Critical to the mechanism is the presence of T-cells that can be activated, and this dynamic varies greatly between patients, and between tumor types. “If I look in my crystal ball, I see a future combination of a checkpoint inhibitor antibody with an infusion of T-cells (so-called TILs, or CARs). I think this is what will make it work. We are not there yet, of course, because we’re still kind of testing each approach alone.”
Dr. Tim Bullock of the Human Immune Therapy Center, University of Virginia, concurs. “The weakness of checkpoint blockade at the moment is patients who don’t have preexisting responses in their tumors are very unlikely to respond to them.” No T-cells, no T-cell response. “Are we going to need vaccination strategies to amplify the immune response against tumor antigens, and then use the checkpoint inhibitors once these T-cells get into the tumor microenvironment?”
Indeed, such questions abound in the cancer immunotherapy space: Are there other ways to train the immune system to “see” the cancer cells? Is it simply doing damage to the tumor with chemo- or are radiotherapies going to elicit this immune response against those tumors? What about priming the tumor, as has been suggested, with agents known to increase PD-1 expression, which would, in a way, drive a tumor towards therapeutic vulnerability?
“In the short term, I think combinatorial checkpoint blockade or the combination of checkpoint blockade with T-cell activation strategies are going to be very effective, but potentially very dangerous. So we have to be very careful moving forward.”
Bench to Bedside
The shiniest new therapeutic tool, even one as sophisticated as immunotherapy is useless if you’re afraid to use it. “I would say the majority of the community oncologists do have their finger on the pulse of what’s going on,” suggested Julie Brahmer, MD, Johns Hopkins University, “But they may or may not feel comfortable using some of these new therapies. Some of the community docs I’ve talked with who are using ipilimumab in their clinic say it’s not that easy, and that they don’t feel comfortable using it.” Even so, Dr. Brahmer sees the PD-1 antagonists as less toxic than the CTLA-4 targeting drugs. “They may be a little bit easier to handle in the clinic, and hopefully continuing education will increase physician comfort level.”

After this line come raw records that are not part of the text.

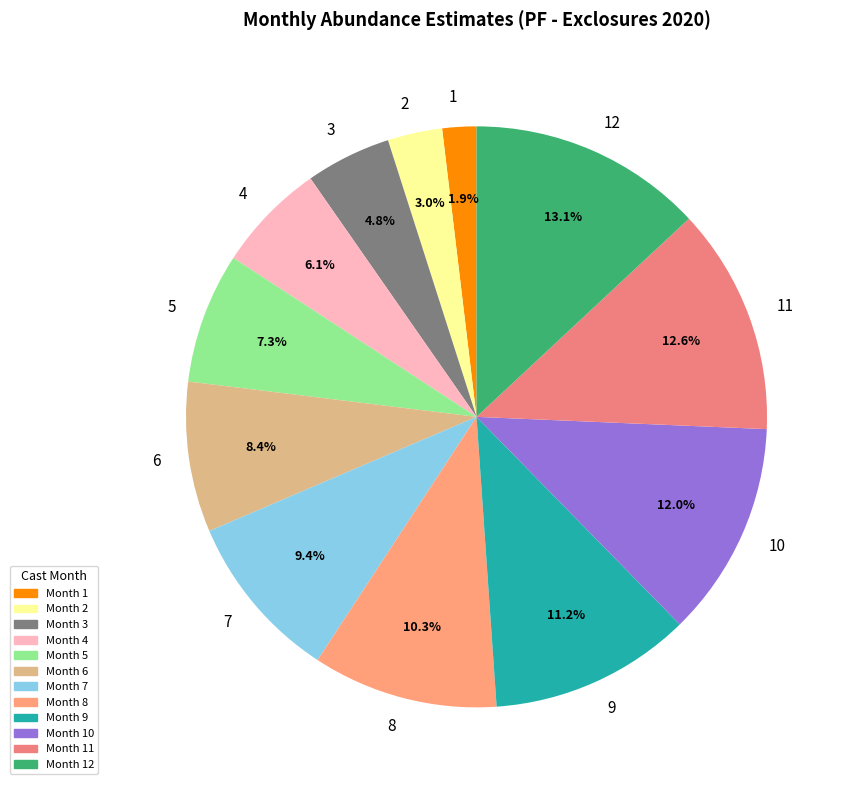

To the nearest percent, what portion does 10 represent?

12%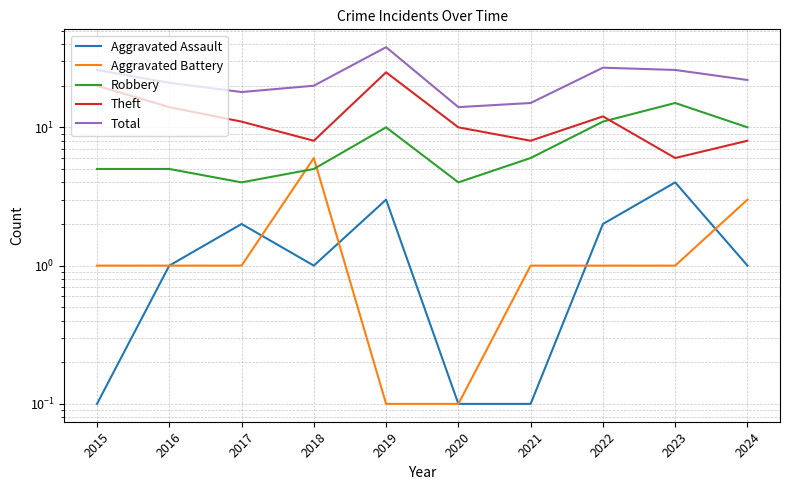

What is the value of the Aggravated Assault point at the 8th from the left?

2.0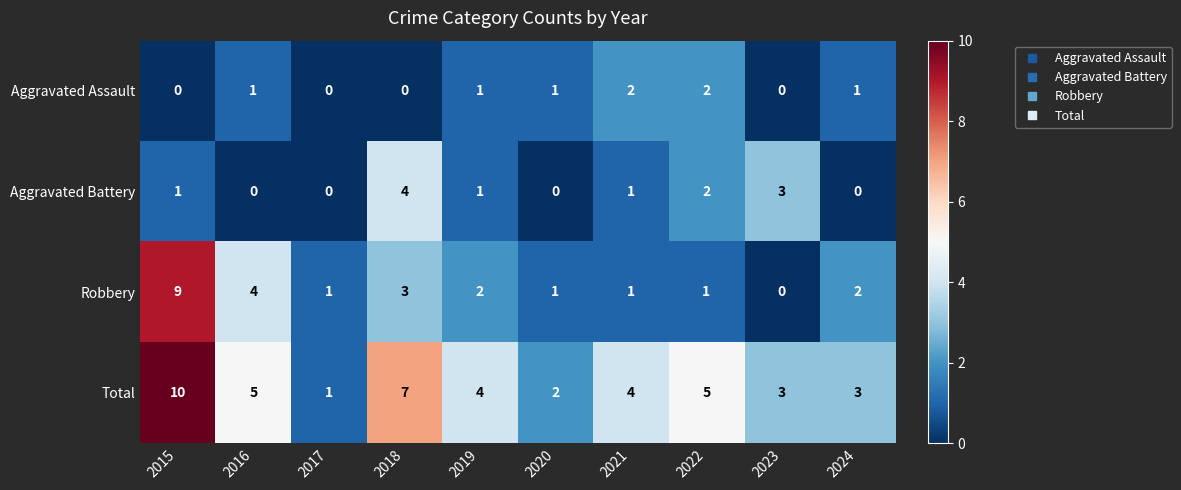

Which series has the largest total across all categories?

Total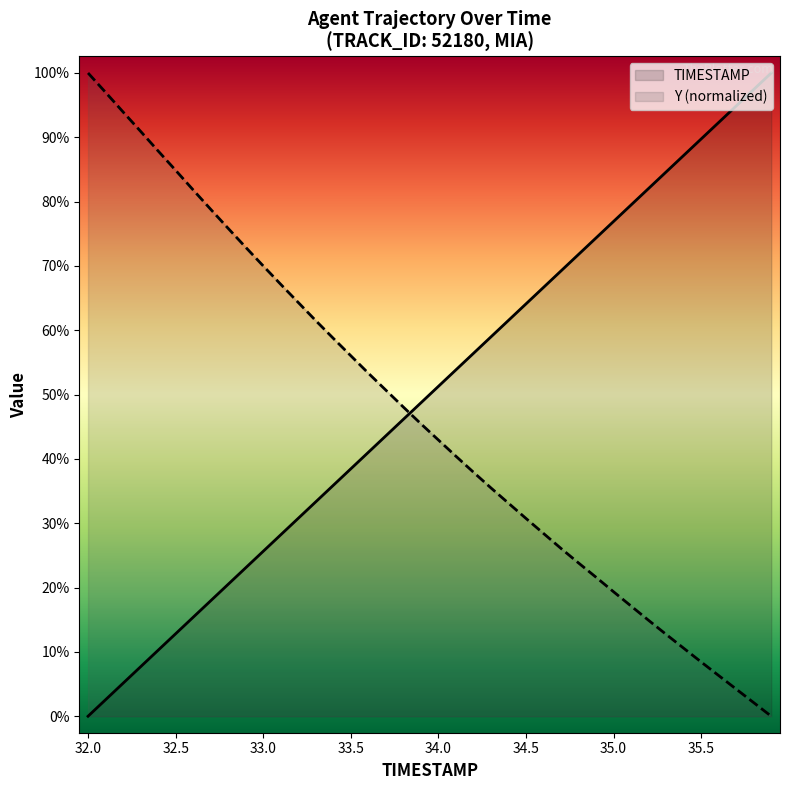

True or false: TIMESTAMP and Y intersect in this chart.

True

Dr. Michael Gordon, of the Arizona Center for Cancer Care, also sees the agents targeting PD-1, and PD-L1 (the PD-1 ligand) as more user friendly than the first-in-class approved drug, Yervoy. “The good news is that the PD-1, PD-L1 agents have a different safety profile than the other immune checkpoint inhibitors like ipilimumab, so the concern about the high rate of toxicity for colitis, skin rash, and endocrine system dysfunction, we’re not seeing that as quickly with these drugs. So I expect that we’ll see a much greater uptake.”
And to facilitate that uptake doctors may need to have a talk with their nurses. “We’ve known for a long time that patients are much more open with nurses than they are with physicians,” Dr. Gordon readily admitted. “I think patients fear that sharing their infirmities with their doctors will lead to dose modification, or dose reductions and a potential compromise of their therapy, and so the nurses become a crucial component of our patient care profile, and they [nurses] need to be educated on these immunotherapies so that they can bring to the physician’s attention, or on their own, execute processes for managing adverse events.”
At the end of the day, inclusion is what immunotherapy is all about. As Jedd Wolchok put it, “With these drugs we treat the patient, but it’s the patient that treats the tumor.”